Seguro que algunos pedirían deseos y otros se persignarían asustados, convencidos de que el extraño prodigio no era otra cosa que un augurio, una advertencia de dioses que buscaban alertarlos de algún mal, quién sabe por qué estúpidos motivos. Como si a las instancias superiores les interesasen lo más mínimo sus destinos... ¡Si ni siquiera tenían sangre púrpura! Supersticiones y anhelos de gentes incapaces de entender que no todos los fenómenos de la naturaleza son cognoscibles; que, de hecho, es bueno que sea así para que el orden de las cosas pueda mantenerse.

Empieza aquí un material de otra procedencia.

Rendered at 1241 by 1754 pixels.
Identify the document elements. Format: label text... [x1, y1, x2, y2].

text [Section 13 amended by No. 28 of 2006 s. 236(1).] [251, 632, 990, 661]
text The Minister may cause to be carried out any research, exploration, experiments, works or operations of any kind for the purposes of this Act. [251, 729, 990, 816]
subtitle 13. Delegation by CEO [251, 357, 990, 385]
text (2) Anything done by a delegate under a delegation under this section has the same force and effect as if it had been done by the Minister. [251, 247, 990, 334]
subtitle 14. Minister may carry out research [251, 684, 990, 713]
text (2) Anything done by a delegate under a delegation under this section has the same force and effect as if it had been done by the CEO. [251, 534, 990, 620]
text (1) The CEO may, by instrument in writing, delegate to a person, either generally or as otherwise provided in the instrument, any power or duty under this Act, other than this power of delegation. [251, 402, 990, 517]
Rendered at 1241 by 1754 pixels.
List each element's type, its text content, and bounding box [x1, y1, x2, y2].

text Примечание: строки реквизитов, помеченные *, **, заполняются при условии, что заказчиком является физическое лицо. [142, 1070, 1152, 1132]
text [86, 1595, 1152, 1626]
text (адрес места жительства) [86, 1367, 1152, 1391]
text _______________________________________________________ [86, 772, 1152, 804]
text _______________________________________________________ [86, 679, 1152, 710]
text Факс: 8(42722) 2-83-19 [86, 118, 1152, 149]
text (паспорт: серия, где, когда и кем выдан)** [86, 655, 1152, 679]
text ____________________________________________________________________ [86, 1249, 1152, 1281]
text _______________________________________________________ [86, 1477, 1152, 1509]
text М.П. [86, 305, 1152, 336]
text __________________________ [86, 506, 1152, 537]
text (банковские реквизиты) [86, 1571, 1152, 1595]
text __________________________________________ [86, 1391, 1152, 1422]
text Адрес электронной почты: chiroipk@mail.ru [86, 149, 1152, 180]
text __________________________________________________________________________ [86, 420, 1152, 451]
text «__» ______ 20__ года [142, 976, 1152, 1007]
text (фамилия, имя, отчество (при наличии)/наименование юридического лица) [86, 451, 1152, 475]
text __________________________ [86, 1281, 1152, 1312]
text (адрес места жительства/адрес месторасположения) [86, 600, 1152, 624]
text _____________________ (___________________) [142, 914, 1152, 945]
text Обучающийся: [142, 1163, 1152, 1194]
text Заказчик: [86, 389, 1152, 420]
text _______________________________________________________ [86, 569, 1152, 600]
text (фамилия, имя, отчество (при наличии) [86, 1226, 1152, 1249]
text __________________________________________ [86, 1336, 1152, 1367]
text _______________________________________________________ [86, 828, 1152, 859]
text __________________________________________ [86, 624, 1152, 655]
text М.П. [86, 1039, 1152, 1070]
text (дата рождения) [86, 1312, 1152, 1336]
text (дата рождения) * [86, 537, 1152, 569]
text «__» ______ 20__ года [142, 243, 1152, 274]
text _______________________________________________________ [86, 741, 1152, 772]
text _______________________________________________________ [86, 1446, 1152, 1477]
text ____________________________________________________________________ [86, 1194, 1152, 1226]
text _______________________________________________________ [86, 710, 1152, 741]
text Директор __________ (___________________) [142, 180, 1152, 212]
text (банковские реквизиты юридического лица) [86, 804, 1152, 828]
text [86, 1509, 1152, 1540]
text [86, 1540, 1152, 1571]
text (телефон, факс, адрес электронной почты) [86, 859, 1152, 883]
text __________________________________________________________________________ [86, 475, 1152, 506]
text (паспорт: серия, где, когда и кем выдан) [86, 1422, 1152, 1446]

El puerco regresó a sus aposentos con la sonrisa de desdén todavía dibujada en sus labios carnosos. Se sentía seguro bajo la admonición de Marrain, la de los muchos pechos, protegido bajo su generoso manto virginal, que tantos parabienes había traído a los suyos, generación tras generación. Por supuesto, no cayó en la tentación de pedir él mismo un deseo.

Tampoco hizo falta.

Marranio D'Ajoy, cegado por su formación académica y su orgullo, no llegó a vislumbrar que el desconocimiento no es patrimonio de los siervos, que hay muchas cosas en el ancho mundo que escapan al ojo incluso para los que creen controlarlo todo, que algunos deseos terminan por cumplirse para horror de quienes los anhelaron.

Marranio D'Ajoy ignoraba qué era lo que traía a la Ciudadela aquel resplandor verde encarnado proveniente de alguna remota dimensión mazmorra y qué ligazón tenía con lo que había escrito en su propio destino.

Marranio D'Ajoy ignoraba, en definitiva, que no solo iba a tener su propio equipo de Brutal Ball, sino también que su nombre quedaría inscrito para siempre en letras de oro y sangre en este deporte. Y en apenas unas semanas.

 

¿Sabías que...

la Ciudadela no existe en la realidad?

Aunque muchos escribas mistéricos sostienen lo contrario, no hay un lugar llamado la Ciudadela en el que la gran mayoría de una población variopinta y algo desquiciada vive en un estado de semiesclavitud fascinada por un deporte de reglas peregrinas que endiosa y hace endemoniadamente ricos a unos pocos mientras el resto sueña con ser como ellos.